Responses by Studio Meta.
Background: Authors Victoria and Tom Styrbicki went on a 2,300-mile relay down the Mississippi River in 120 days. They built their journey around the concept of radical listening, learning and connecting with the communities living along the river. After listening to all these communities and these voices, their goal was to find the best medium through which to share these stories. Writing a book, creating a blog or publishing a blog were all ideas that came to the mind of the Styrbickis, but all lacked the dynamism of a human-powered journey. Thus came the concept of building an interactive website that conveyed stories with movement.
Design core: The idea of this platform was to highlight and share all the data collected during the Styrbickis’ journey through an interactive experience. We conceptualized a design language with Victoria that combines the characteristics of a travelog while keeping a scientific aspect with a focus on data.
The map view was designed as the experience’s central element, defining the concept’s identity. We worked closely with Victoria to evolve the art direction toward something minimal, going to the essence to house the content, data and stories. This search for minimalism reflects at all levels of the experience: the frames summarizing the days, the graphic style of the map and the layout of the stories to offer a consistent result and an immersive journey.
The animation of the title with particles draws inspiration from the alluvial soil deposited by surface water along rivers, floodplains and deltas like the Mississippi. The menu has an interesting feature: since it has an inverted superposition on the map that passes in pitched view, it can look very different depending on where you are in the river.

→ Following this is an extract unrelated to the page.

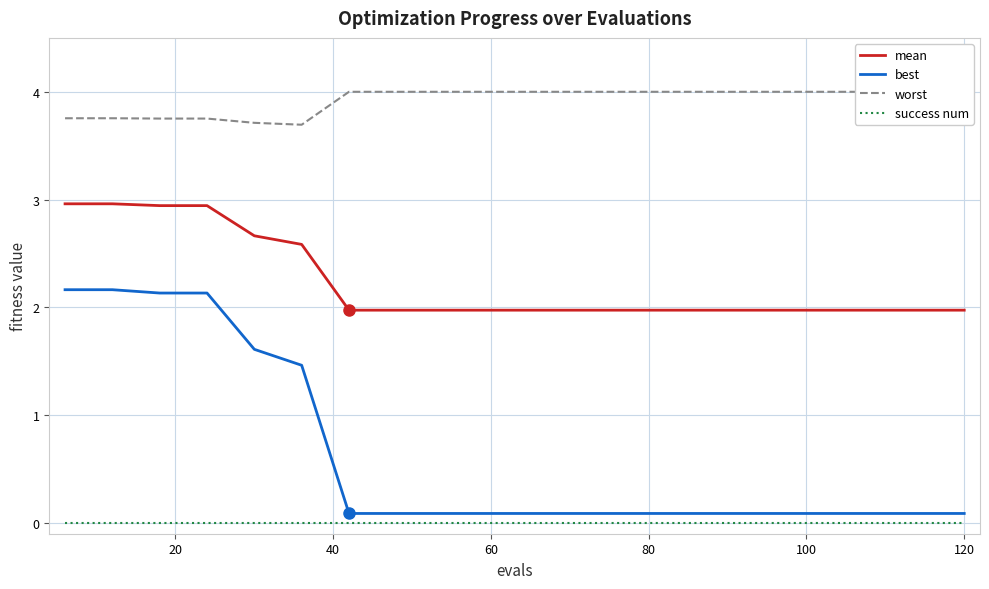

Is this an area chart (filled region under the line)?

No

Time constraints: Designing the page in 120 days proved an interesting challenge. We had to give Victoria flexibility in her reporting to allow for the variety of content—text, testimonials, images, videos and audio clips—in an original, attractive fashion. So, we imagined a horizontal navigation that evoked the flow of the Mississippi. To house the broad variety of content, we designed an extensive library of components that adapts to the different types of stories as well as different devices.
Challenges: A technical challenge was translating the enormous amount of GPS-coordinate data into a fluid, curved path that goes along the riverbed of the Mississippi and gives the exact locations of where stories were gathered.

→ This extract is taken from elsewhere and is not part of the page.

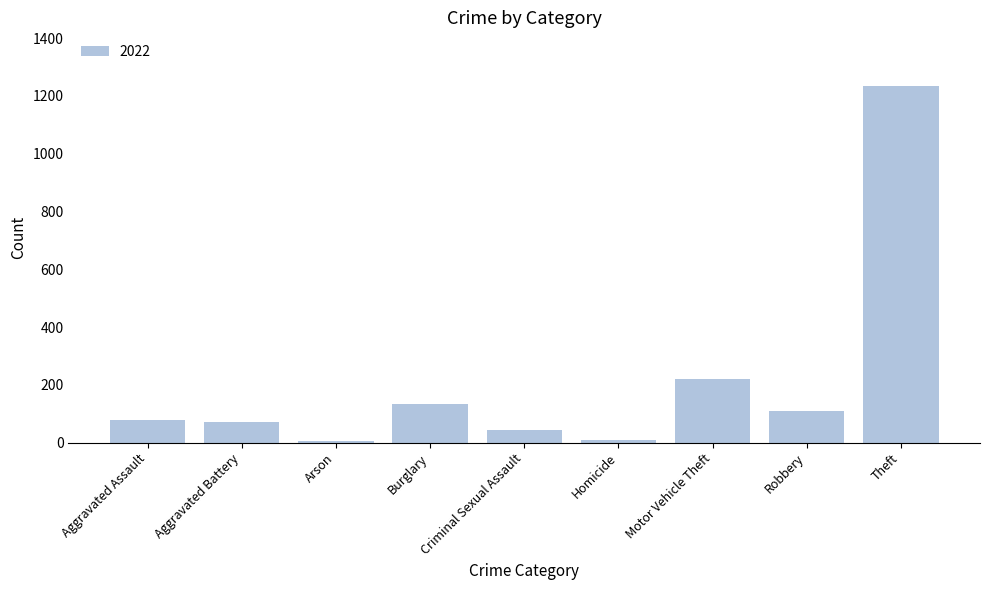

What is the sum of all values?

1900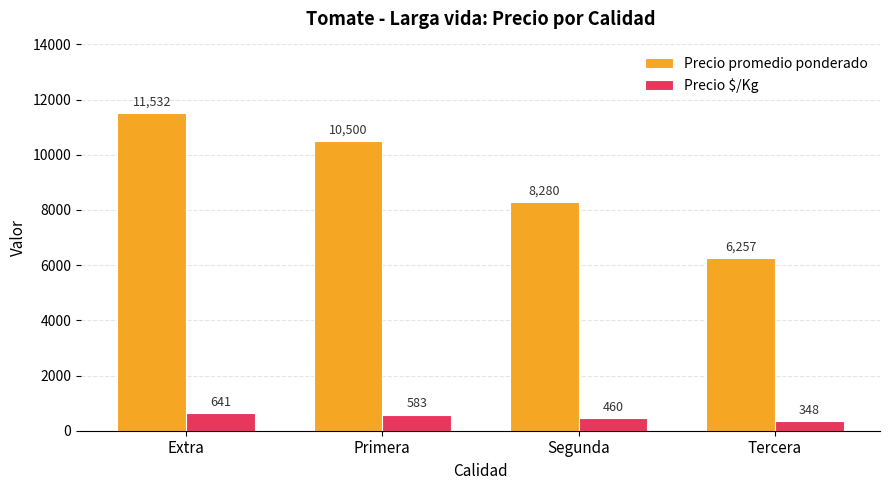

What is the maximum value for Precio $/Kg?

641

Navigation structure: For this project, we imagined two complementary ways of navigating between the stories. The first is set in time and space by retracing Tom and Victoria’s journey and presenting the stories day by day. For this, we created a minimalistic map that scrolls along the river’s curves using the GPS data from their travels.
The second has a more data-oriented, scientific approach. Our idea was to show how the river connects stories and communities by gathering content into themes. It is in a more dreamlike, infinite navigation—almost like diving deeper into the river—where the user discovers the social subjects the Styrbickis encountered on their journey. In this way, we created a network between stories to improve the navigation experience on the platform.
Technology: We build the front end with Nuxt. Everything on the map was done using mapbox-gl, and coordinates calculations and manipulations were done with Turf.js. The title animation is done in three.js, and the content is provided from a WordPress back end using the Rest API.